KINA VIOLA
X
He X me good. He X me up around the head and left me to die. He XXXXXXX me XXX and tear the whole throat out. He X me before he left me in the morning. He XXX the light right out of me. Underneath the snow is a gaping hole. Underneath the snow is a cut burst wide. He X the blood right out he drained what I lost in the XXXX the snow weighs down like a cloak. Avalanches kill with their silence. Can you smell disaster. He X the good place out. He X the safe space. It takes your room. XXX as a reminder of what was taken. XXXXXXXXXXXXXX a reminder of the holes hidden XXXX an omitted space XXX what he did when no one was watching XXXXX now every one is watching and we know. XXXXXXX the word that doesn’t work in the sentences that doesn’t fit in the time period in your life that won’t erase. Can you smell disaster. Can I XXXXX myself back clean. I wouldn’t be a cold disaster I think I’d be a fire because XXXXXXXXXXXXXXXXXX he thrives on silence. XXXXXXX he knows you won’t speak but I’m trying. X. What you solve for. What makes the equation work.

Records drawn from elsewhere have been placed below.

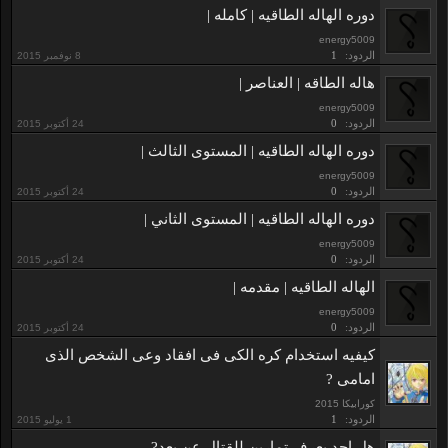
دوره الهاله الطاقيه | كامله |
energy5009
الردود:
1
هاله الطاقه | العناصر |
energy5009
الردود:
0
دوره الهاله الطاقيه | المستوى الثالث |
energy5009
الردود:
0
دوره الهاله الطاقيه | المستوى الثاني |
energy5009
الردود:
0
الهاله الطاقيه | مقدمه |
energy5009
الردود:
0
ﻛﻴﻔﻴﻪ ﺍﺳﺘﺨﺪﺍﻡ ﻛﺮﻩ ﺍﻟﻜﻰ ﻓﻰ ﺍﻓﻘﺎﺩ ﻭﻋﻰ ﺍﻟﺸﺨﺺ ﺍﻟﺬﻯ
ﺍﻣﺎﻣﻰ ?
ﻛﻮﺭﺍﺑﻴﻜﺎ 2015
الردود:
1
ﻫﻞ ﺍﺣﺪ ﻳﻌﺮﻑ ﺗﻤﺎﺭﻳﻦ ﻟﻠﻘﺘﺎﻝ ﻋﻦ ﺑﻌﺪ?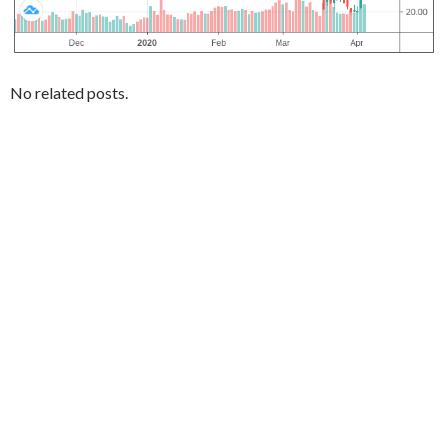
No related posts.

I’d be a fire, a natural burn from a spark in a swamp where the cattails become arrows and the arrows turn to ash. It’s coming for you. XXXXX he thrives on the cold winter washes up what’s underneath. He X me like we all don’t know what comes next. Lost in the XXXXXXX I think I’m a better survivor than initially projected: avalanches create new environments for plant & animal life. Even XXXX can’t stop the growth. He XXXXX me XXXX forgot the words XXX I am all my omitted spaces and the blacked out memories from I think I XXXXXX I think I XXX you my dear I created something I can’t control.
TO FLOCK, TO GATHER IN THE WINGED NIGHT
I am in that I want to be full.
Last night I dreamed of bees; when I cried out to my mother, it was the wrong house; the yawning hallway looked me down; I nightmared back to sheets moving; I saw the buzzing first then bees, movement predicated by movement.
I dreamed a ribboning below my waist, the fabric coming apart, skirt yielding to dream-winds; I dreamed a house made of grass and spittle; I was making a nest. When I dream I am empty
I crouch and lap up clay. There are curled bodies in my laps and I hug their furry bodies near. They are not made of clay; the book opens to page one, cravings: poison, liquor, ice, meat, clay; I dreamed
spinning honey into threads of gold. What we make for our futures. I dreamed the blood from within billowed out like velvet, became the blanket that warmed me at birth, what is a craving but what keeps us. I bathed
in the creek by the highway, orange like iodine spots the split rocks dissolving into palm cracks; it was clay all along; it was our foundation; it colored my thighs
as I touched every inch, as it dripped down the inside of my knees like water breaking, water breaking, water breaking into light. Each drop creates a ripple, creates the motion of two bodies fucking, the bodies in love shudder more
than hummingbirds’ wings. She gathers the sweet moon-nectar before the tide moves up. She moves so fast to stay still.
WE ARE RUNNING
In the dream, we are running underground. Around us the voices of teenagers. Around us the voices of vines constricting, we hear them tighten. Around us the trickle of time. On the wall, someone has written: I’ll fly away, fly away. On the wall, someone has also written a bible verse. We’re not in heaven here. We’re not in heaven anywhere we can be slammed down with our face touching a concrete sewer tunnel. There’s a smiley face among several drawings of dicks. We are running underground with our hands laced around each other and we are frantically searching for the light. One thing I love about you is that you know it will come. It’s there somewhere. We’re not in heaven anywhere we can feel so light and so heavy at the same time, my muscles tensing with each step trying to widen the gap between here and there. We’re not in heaven and that’s okay because even underground there are flowering plants. Even underground my breath gets heavy and all around us the sounds of our breaths expand, get louder, bounce off the walls of the tunnel and travel back to us: we’re here, we’re here, we’re here. We follow our breath out the opening above us and we’re not in heaven. The world of the living is so much the voices of teenagers. Ache with me. We are underground and running, and this is significant because we are always running towards. The word itself is movement.
Kina Viola lives in Oxford, Mississippi. Her work has appeared or is forthcoming in Jellyfish, GlitterMOB, The Collagist, ENTROPY, and other journals. She helps run the Trobar Ric reading series in a shed in a backyard, and is the managing chapbook editor for Big Lucks Books.